Published: 20:28, 29 July 2020
| Updated: 20:36, 29 July 2020
The most polluted areas of Kent have been revealed.
According to the latest data 53 areas of the county did not meet the standard for safe and clean air in 2018 - but the figures collected by green campaigning group Friends of the Earth show the number of areas not meeting this objective is steadily decreasing.
The Annual Air Quality Objective is set at 40ug/m3 of NO2, which is currently legally binding under EU law. The leading cause of NO2 pollution is emissions from road traffic, which is also a huge source of climate-wrecking emissions.
Between 2017 and 2018, only three district and borough councils saw a rise in areas with NO2 levels higher than 40ug/m3. These were Dartford increasing from eight to nine areas, Maidstone from six to seven areas and Swale from nine to 13 areas.
Upper Stone Street in Maidstone had the highest level of NO2 in the county at 77.2ug/m3, down from 79.3ug/m3 the previous year.
A Maidstone Bouogh Council spokesperson said: "Upper Stone Street is unique in Maidstone, and not representative of other areas. It’s a major north south route which is very busy. It has two lanes of traffic going up a fairly steep hill, meaning that vehicle engines work harder, and as the road is narrow in places, the pollution is less able to disperse.
"The Council has been evaluating a large number of measures to improve the situation on Upper Stone Street, for example, we have been working with the local bus companies to get cleaner vehicles operating there, and are currently working with a consultant to consider what benefits could be achieved through green infrastructure in the area.

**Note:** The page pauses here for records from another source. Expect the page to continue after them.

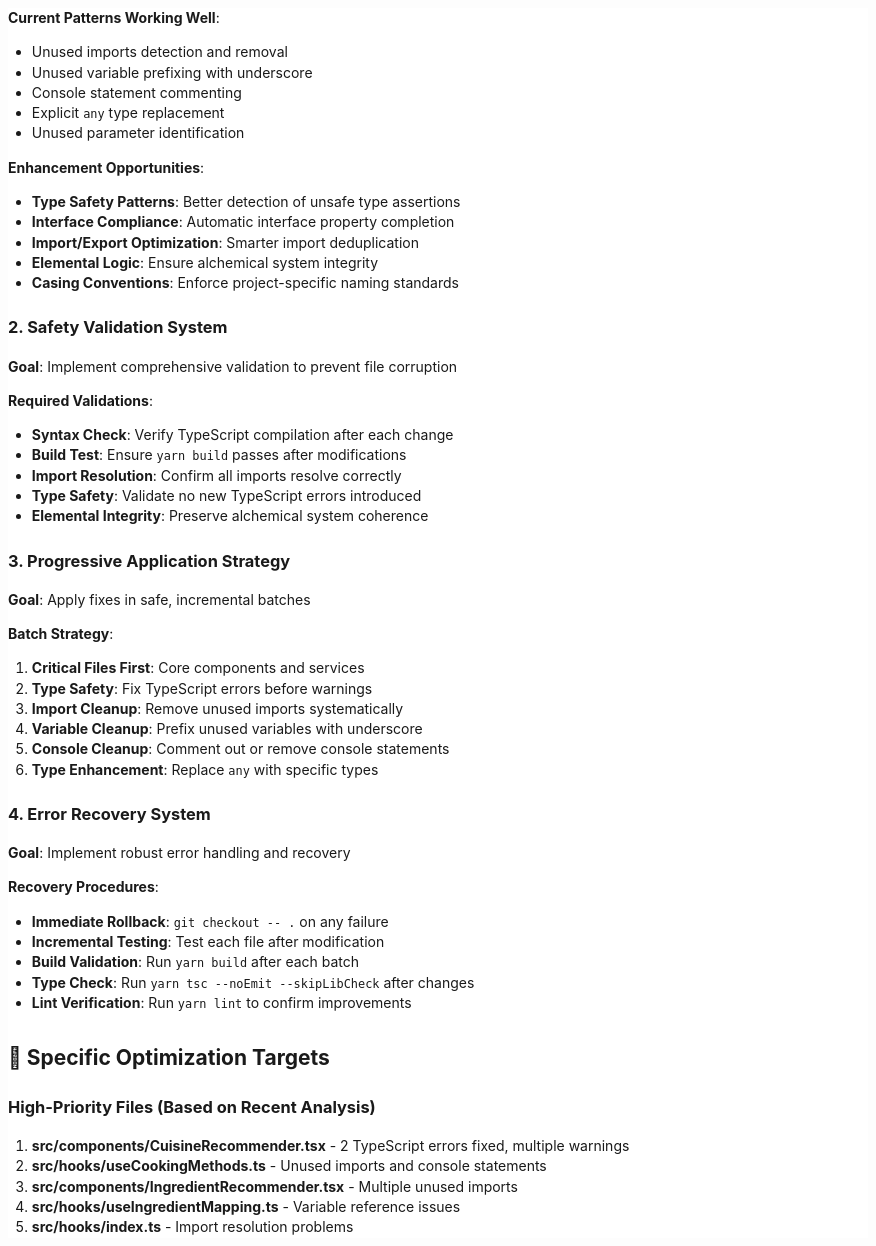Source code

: **Current Patterns Working Well**:
- Unused imports detection and removal
- Unused variable prefixing with underscore
- Console statement commenting
- Explicit `any` type replacement
- Unused parameter identification

**Enhancement Opportunities**:
- **Type Safety Patterns**: Better detection of unsafe type assertions
- **Interface Compliance**: Automatic interface property completion
- **Import/Export Optimization**: Smarter import deduplication
- **Elemental Logic**: Ensure alchemical system integrity
- **Casing Conventions**: Enforce project-specific naming standards

### 2. Safety Validation System
**Goal**: Implement comprehensive validation to prevent file corruption

**Required Validations**:
- **Syntax Check**: Verify TypeScript compilation after each change
- **Build Test**: Ensure `yarn build` passes after modifications
- **Import Resolution**: Confirm all imports resolve correctly
- **Type Safety**: Validate no new TypeScript errors introduced
- **Elemental Integrity**: Preserve alchemical system coherence

### 3. Progressive Application Strategy
**Goal**: Apply fixes in safe, incremental batches

**Batch Strategy**:
1. **Critical Files First**: Core components and services
2. **Type Safety**: Fix TypeScript errors before warnings
3. **Import Cleanup**: Remove unused imports systematically
4. **Variable Cleanup**: Prefix unused variables with underscore
5. **Console Cleanup**: Comment out or remove console statements
6. **Type Enhancement**: Replace `any` with specific types

### 4. Error Recovery System
**Goal**: Implement robust error handling and recovery

**Recovery Procedures**:
- **Immediate Rollback**: `git checkout -- .` on any failure
- **Incremental Testing**: Test each file after modification
- **Build Validation**: Run `yarn build` after each batch
- **Type Check**: Run `yarn tsc --noEmit --skipLibCheck` after changes
- **Lint Verification**: Run `yarn lint` to confirm improvements

## 🎯 Specific Optimization Targets

### High-Priority Files (Based on Recent Analysis)
1. **src/components/CuisineRecommender.tsx** - 2 TypeScript errors fixed, multiple warnings
2. **src/hooks/useCookingMethods.ts** - Unused imports and console statements
3. **src/components/IngredientRecommender.tsx** - Multiple unused imports
4. **src/hooks/useIngredientMapping.ts** - Variable reference issues
5. **src/hooks/index.ts** - Import resolution problems
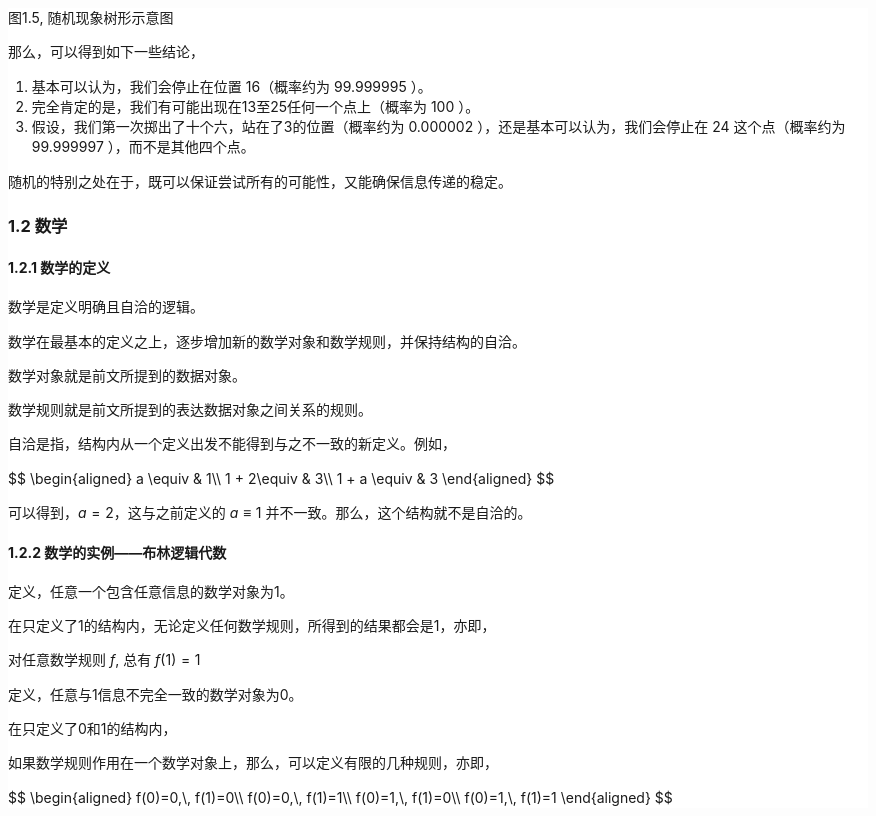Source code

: 图1.5, 随机现象树形示意图

那么，可以得到如下一些结论，

1. 基本可以认为，我们会停止在位置 $16$（概率约为 $99.999995%$ ）。
1. 完全肯定的是，我们有可能出现在13至25任何一个点上（概率为 $100%$ ）。
1. 假设，我们第一次掷出了十个六，站在了3的位置（概率约为 $0.000002%$ ），还是基本可以认为，我们会停止在 $24$ 这个点（概率约为 $99.999997%$ ），而不是其他四个点。

随机的特别之处在于，既可以保证尝试所有的可能性，又能确保信息传递的稳定。

### 1.2 数学

#### 1.2.1 数学的定义

数学是定义明确且自洽的逻辑。

数学在最基本的定义之上，逐步增加新的数学对象和数学规则，并保持结构的自洽。

数学对象就是前文所提到的数据对象。

数学规则就是前文所提到的表达数据对象之间关系的规则。

自洽是指，结构内从一个定义出发不能得到与之不一致的新定义。例如，

<p class='math'>
$$
    \begin{aligned}
    a \equiv & 1\\
    1 + 2\equiv & 3\\
    1 + a \equiv & 3
    \end{aligned}
$$
</p>

可以得到，$a = 2$，这与之前定义的 $a \equiv 1$ 并不一致。那么，这个结构就不是自洽的。

#### 1.2.2 数学的实例——布林逻辑代数

定义，任意一个包含任意信息的数学对象为1。

在只定义了1的结构内，无论定义任何数学规则，所得到的结果都会是1，亦即，

对任意数学规则 $f$, 总有 $f(1) = 1$

定义，任意与1信息不完全一致的数学对象为0。

在只定义了0和1的结构内，

如果数学规则作用在一个数学对象上，那么，可以定义有限的几种规则，亦即，

<p class='math math-center'>
$$
    \begin{aligned}
    f(0)=0,\, f(1)=0\\
    f(0)=0,\, f(1)=1\\
    f(0)=1,\, f(1)=0\\
    f(0)=1,\, f(1)=1
    \end{aligned}
$$
</p>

"MBC is also working with Kent County Council to consider whether we can reduce illegal stopping in Upper Stone Street, as this adds to congestion and worsens pollution."

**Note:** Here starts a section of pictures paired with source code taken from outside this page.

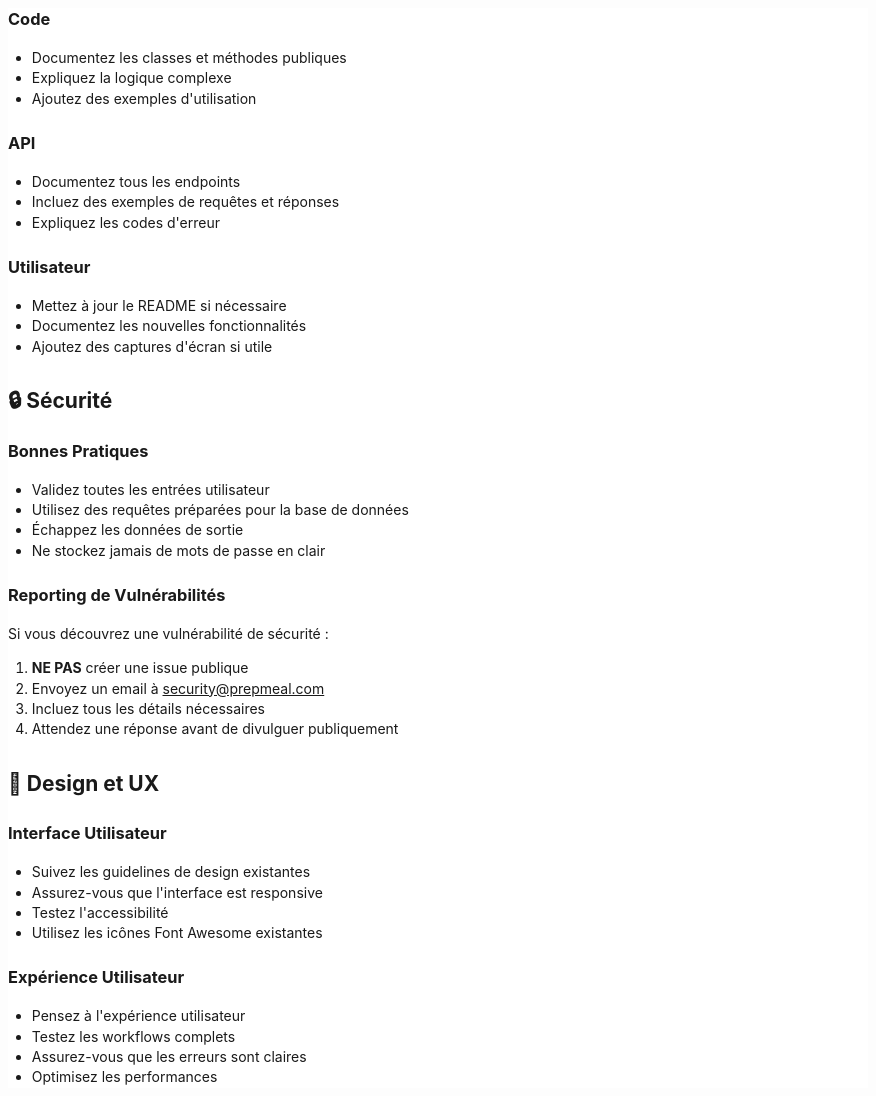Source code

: ### Code

- Documentez les classes et méthodes publiques
- Expliquez la logique complexe
- Ajoutez des exemples d'utilisation

### API

- Documentez tous les endpoints
- Incluez des exemples de requêtes et réponses
- Expliquez les codes d'erreur

### Utilisateur

- Mettez à jour le README si nécessaire
- Documentez les nouvelles fonctionnalités
- Ajoutez des captures d'écran si utile

## 🔒 Sécurité

### Bonnes Pratiques

- Validez toutes les entrées utilisateur
- Utilisez des requêtes préparées pour la base de données
- Échappez les données de sortie
- Ne stockez jamais de mots de passe en clair

### Reporting de Vulnérabilités

Si vous découvrez une vulnérabilité de sécurité :

1. **NE PAS** créer une issue publique
2. Envoyez un email à security@prepmeal.com
3. Incluez tous les détails nécessaires
4. Attendez une réponse avant de divulguer publiquement

## 🎨 Design et UX

### Interface Utilisateur

- Suivez les guidelines de design existantes
- Assurez-vous que l'interface est responsive
- Testez l'accessibilité
- Utilisez les icônes Font Awesome existantes

### Expérience Utilisateur

- Pensez à l'expérience utilisateur
- Testez les workflows complets
- Assurez-vous que les erreurs sont claires
- Optimisez les performances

Besides Ashford and Folkestone and Hythe - who have consistently had no areas breaching the air quality objective between 2016 and 2018 - all other councils saw a decrease in highly polluted areas since 2016.
This means the county has seen an overall decrease in polluted areas; from 86 in 2016, to 69 in 2017, to 53 in 2018.

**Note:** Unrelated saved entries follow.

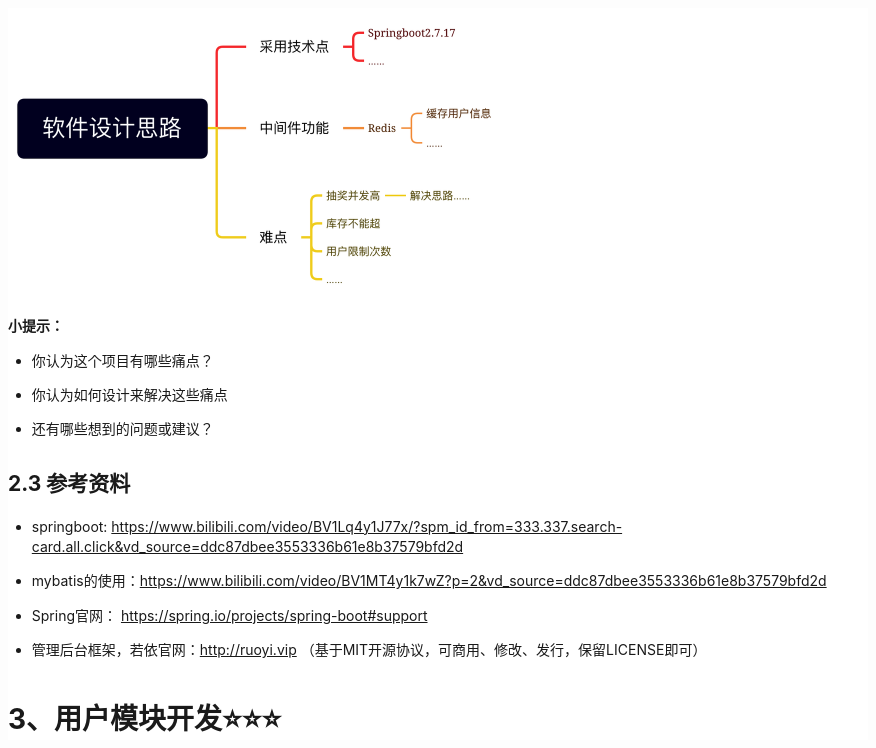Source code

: <img src="images/image-20231122%E4%B8%8A%E5%8D%88113253920.png" alt="image-20231122上午113253920" style="zoom:50%;" />



**小提示：**

- 你认为这个项目有哪些痛点？
- 你认为如何设计来解决这些痛点

- 还有哪些想到的问题或建议？





## 2.3 参考资料

- springboot: https://www.bilibili.com/video/BV1Lq4y1J77x/?spm_id_from=333.337.search-card.all.click&vd_source=ddc87dbee3553336b61e8b37579bfd2d
- mybatis的使用：https://www.bilibili.com/video/BV1MT4y1k7wZ?p=2&vd_source=ddc87dbee3553336b61e8b37579bfd2d

- Spring官网： https://spring.io/projects/spring-boot#support

- 管理后台框架，若依官网：http://ruoyi.vip  （基于MIT开源协议，可商用、修改、发行，保留LICENSE即可）





# 3、用户模块开发⭐️⭐️⭐️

In 2016, Caterbury had nine areas with high NO2 levels, which dropped to just one area in 2018 when Canterbury City Council launched its Air Quality Action Plan.
The plan includes, among many others, the park and pedal scheme, maximising use of low-emission buses, encouraging taxi drivers to use low-emission vehicles, increasing the number of electric vehicle charging points, encouraging cycling and walking, and producing signs encouraging motorists to switch off their engines outside schools, shops and level crossings.
However, the Friends of the Earth argue: "Although the most recent data shows a marginal improvement, there is still a shocking number of locations exceeding the Air Quality Objective, which local authorities have to achieve."
Across England, 1,360 sites were found to have breached the annual Air Quality Objective in 2018, which is 231 fewer than the previous year.
Simon Bowens, clean air campaigner at Friends of the Earth, said: “Failing to fix air pollution costs lives. It also shows a failure to address the climate crisis because the sources and solutions are intrinsically linked.
"If ministers want to avoid a return to the health-damaging and illegal levels of air pollution we had before lockdown, their enthusiasm for ‘active travel’ needs to be a permanent switch and not just a short-term gap plugger.
“The government must also end its damaging fixation on building more roads. You can’t justify this by planning to phase out polluting petrol and diesel vehicles and replace them with electric ones.
"We need to go much further than just getting out of one type of car and into another. Investment in better cycling and walking should be part of a fair and green post-coronavirus economic recovery plan aimed at creating a cleaner, fairer future.”
Swale Borough Council and Folkestone and Hythe District Council have been contacted for comment.